So what you’re saying is exiling the embattled leader, and not his loyal staff, hasn’t led to the full sail changes the university had hoped for? Oh, the humanity. The decision by the holdovers, including offensive coordinator Mike Bajakian (pictured), to wear “Cats against the world” shirts — complete with a No. 51 that Fitz wore during his playing days — and flip the narrative into a rally cry might be more cliche than me using a cliche as the basis for this article.

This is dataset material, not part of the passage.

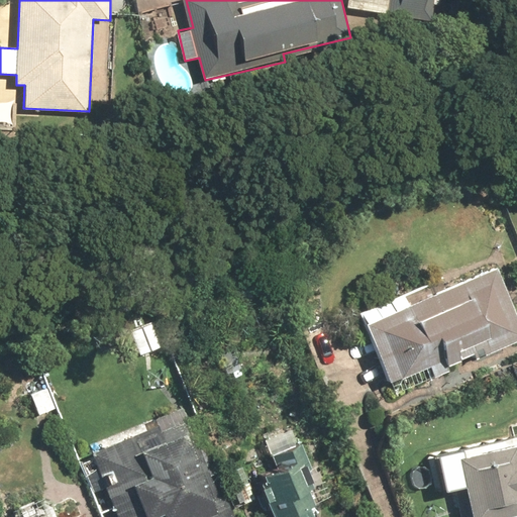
[(389,0),(345,0),(345,8),(389,12),(389,0)]
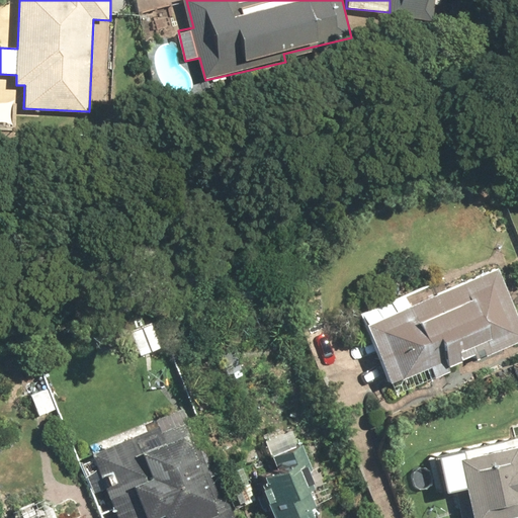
[(443,0),(402,0),(401,19),(442,22),(443,0)]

Pat Fitzgerald is not a victim

Running around in what amounts to “falsely accused” garb comes off as more guilty than less, and shows a remarkably callus approach toward the litany of victims who were brave enough to speak up. It doesn’t take courage to foster a mob mentality in the face of adversity, and risks isolating those in the locker room who want to play football and not engage in the creepy traditions of entitled upperclassmen.

I’m hesitant to call anyone prophetic, but Deadspin coworker Carron Phillips couldn’t have predicted this outcome better if he had a time machine. Northwestern, a college that loves to tout its academic prowess, is not a serious place. It takes a special level of incompetence (or exceptionalism) to think Hydra can be felled with one swipe of the executioner’s sword.

This is who Northwestern is

The Cats have always given off a vibe of superiority despite a woeful sports record. Chanting, “It’s alright, it’s OK, you’ll all work for us someday” as you’re getting shellacked by middling Big Ten programs is a look, and one that implies a higher form of intelligence.

Nope, NU is as fugazi as the next university with an outsized legacy admissions rate, and an obsession with academia. Apparently, an expensive degree doesn’t preclude one from mishandling scandals, or compromising integrity in exchange for on-field success.

The kicker to all this is the football team won just one game a season ago. Northwestern is so desperate for any relevance — even the fleeting notoriety Fitzgerald managed for a season or two — that they couldn’t even part with the ex-coach’s odorous fumes.

It took less than a month for that decision to backfire, and now with the season a few weeks away, there’s no way to rectify it. Northwestern is going to run out a team that believes it’s the victim, that the world is wrong, and not the people who likely had a role in enabling gross, adolescent behavior.